Nukleare Entsorgung Schweiz: Standortwahl und Umgang mit Expertenwissen
Marcos Buser (Zürich), André Lambert (Baden), Walter Wildi (Genf)
Der beiliegende Folienset wird von drei Geologen gezeichnet, die die Standortsuche des schweizerischen Entsorgungsprogrammes seit vielen Jahrzehnten aktiv begleiten. Alle drei Autoren hatten über lange Jahrzehnte offizielle Funktionen bei der mit der Entsorgung radioaktiver Abfälle betrauten Nagra inne respektive begleiteten das Entsorgungsprogramm bei praktisch allen in dieser Fragestellung relevanten Kommissionen des Bundes oder der Kantone. Speziell zu erwähnen ist, dass das heute verfolgte Konzept des geologischen Tiefenlagers (EKRA-Konzept) massgebend von zwei dieser Autoren geprägt wurde.
Die Misserfolge des schweizerischen Entsorgungsprogramms seit seinen Anfängen und die Probleme, welche auch den 2008 lancierte «Sachplan geologische Tiefenlager» begleiten, zeigen, dass es grundlegende Probleme zwischen der politischen und administrativen Führung dieses zweifelsohne schwierigen Programms auf der einen Seite und der Erfüllung wissenschaftlicher und technischer Qualitätsstandards auf der anderen gibt.

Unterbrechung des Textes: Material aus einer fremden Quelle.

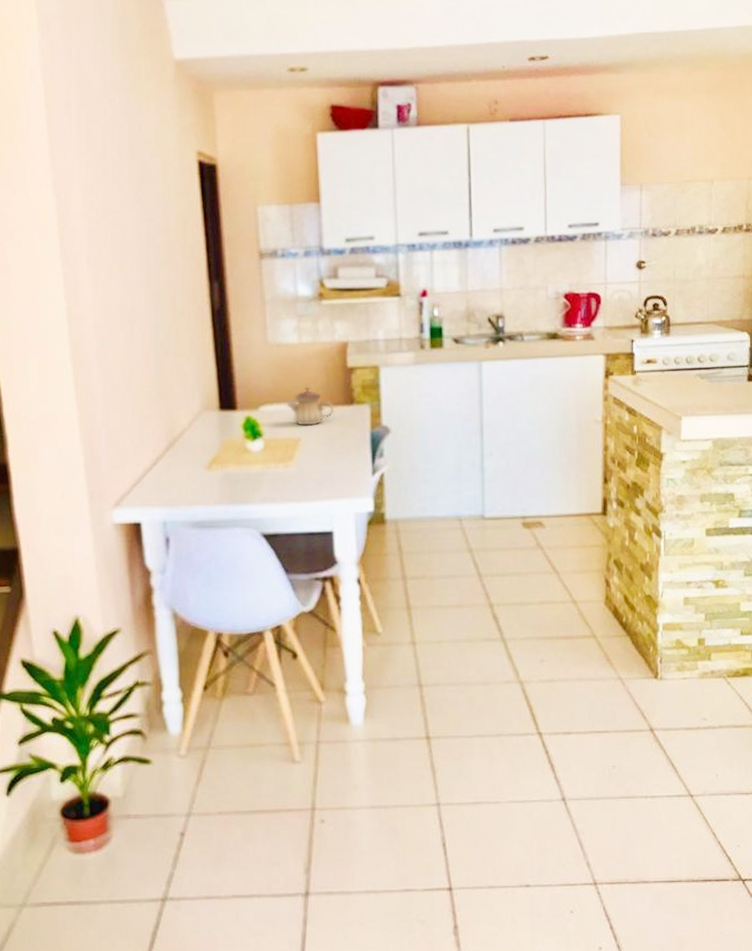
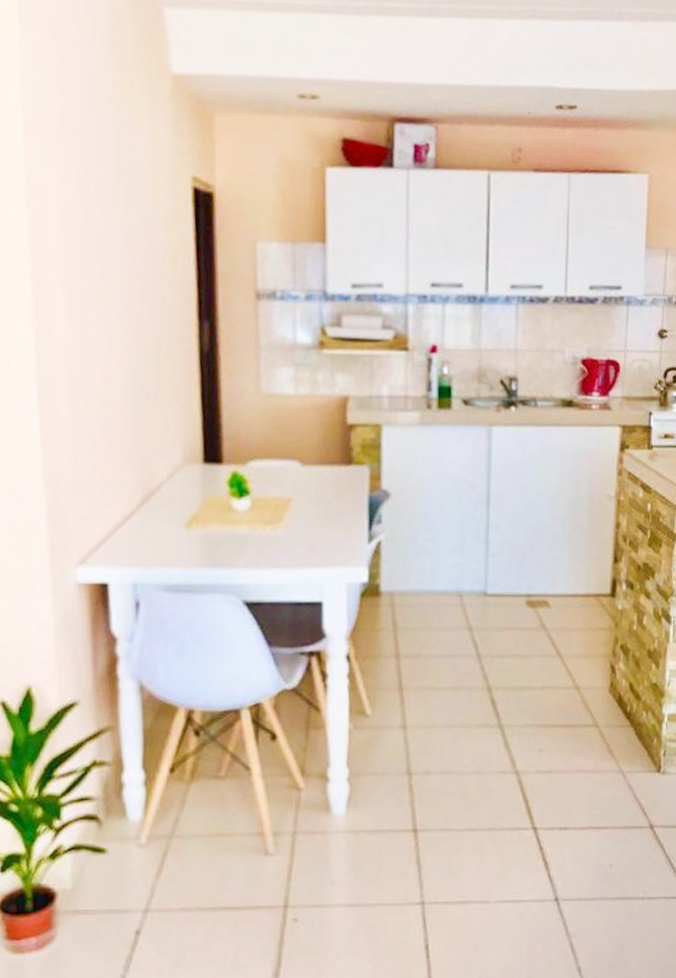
teapot: present [286,386,335,426] -> none [278,442,331,486]

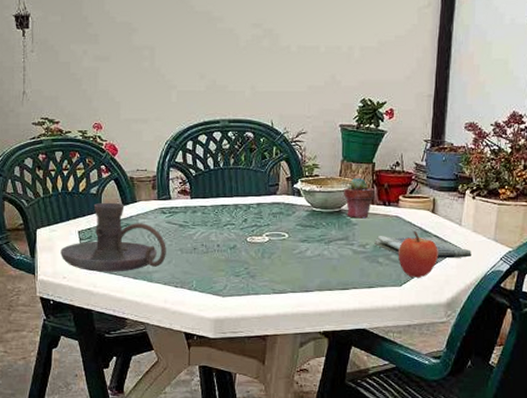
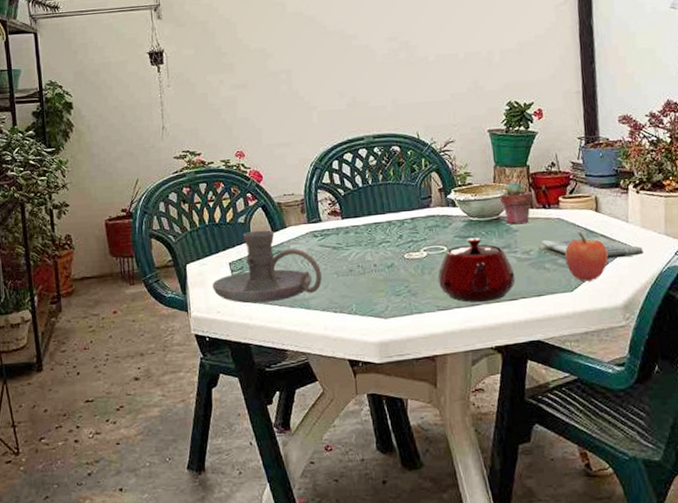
teapot: none [276,228,349,290] -> present [437,238,516,303]

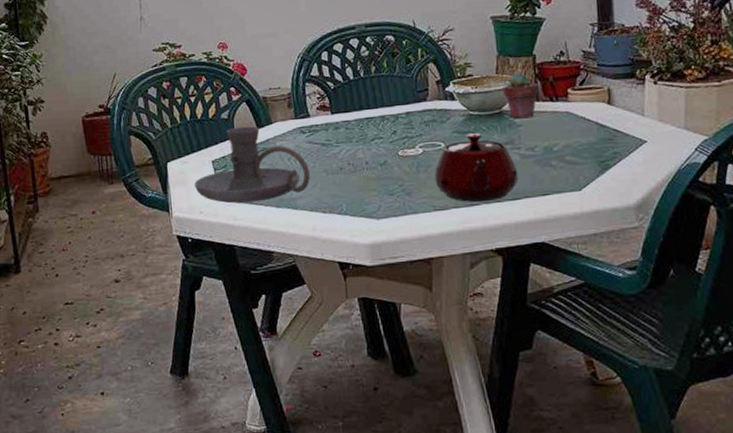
dish towel: present [538,236,643,260] -> none [544,131,660,156]
apple: present [564,233,608,282] -> none [572,127,621,181]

Das Verhältnis zwischen Politik und Expertise im Falle dieses Mehrgenerationenproblems ist bislang nie sauber geklärt worden. Wie steht es um das Verhältnis von politischer und wissenschaftlicher Entscheidungsfindung? Wie geht die politische Entscheidungsfindung mit wissenschaftlichen Erkenntnissen um, die nicht passen oder sogar krass im Widerspruch zur offiziellen Politik stehen? Wie gehen diese beiden Programm- und Wissensträger mit ihren Führungs- und Wissensansprüchen um? Erfüllt die Governance des Entsorgungsprogramms die Ansprüche an eine qualitativ hochstehende problemorientierte wissenschaftsbasierte Führung eines solchen Programms? Welche Korrekturmassnahmen müssten für die weitere Führung dieses Programms umgesetzt werden?
Es sind eine Vielzahl von Fragen, welche im Rahmen des kleinen Vortrags vor der Fachkommission Umwelt, Energie und Raumplanung der SP Schweiz kurz präsentiert werden. Der beiliegende Folienset zeigt einige Beispiele für die im Rahmen des Sachplans bisher gemachten Programm- und Planungsfehler und schlägt für die Zukunft grundlegende Verbesserungen in der Governance des schweizerischen Entsorgungs-Programms vor.
Die Analyse des bisherigen Verlaufs des Sachplans zeigt eine grundlegende Anzahl Defizite. Zu nennen sind Planungs- und Vorgehensfehler in den Umsetzungs- und Forschungs-Programmen, eine de facto fehlende Prozesskontrolle, welche unangenehme oder nicht sein-dürfende Entwicklungen mit einbezieht beziehungsweise eine schwache Aufsicht und Projektführung. Will man diese seit Jahrzehnten immer wiederkehrenden Probleme lösen, sind endlich grundlegende Anpassungen in der Governance des Programms erforderlich. Die Rollen zwischen Politik und Wissenschaft in komplexen Mehrgenerationenprogrammen sind grundlegend zu klären und die Zusammenarbeit zwischen Politik, Wissenschaft und Gesellschaft in der Zukunft ist grundlegend neu zu organisieren. Die Verdrängung und der Ausschluss (Exklusion) von Unangenehmem ist bei langfristig angelegten Mehrgenerationenprogrammen kontraproduktiv und unakzeptabel. Es braucht weitreichende Strukturreformen, insbesondere bei der Aufsicht und der Prozessbegleitung respektive bei der Fehler- und Sicherheitskultur. Ohne solche Strukturreformen werden sich die bisherigen Probleme bei der nuklearen Entsorgung fortsetzen.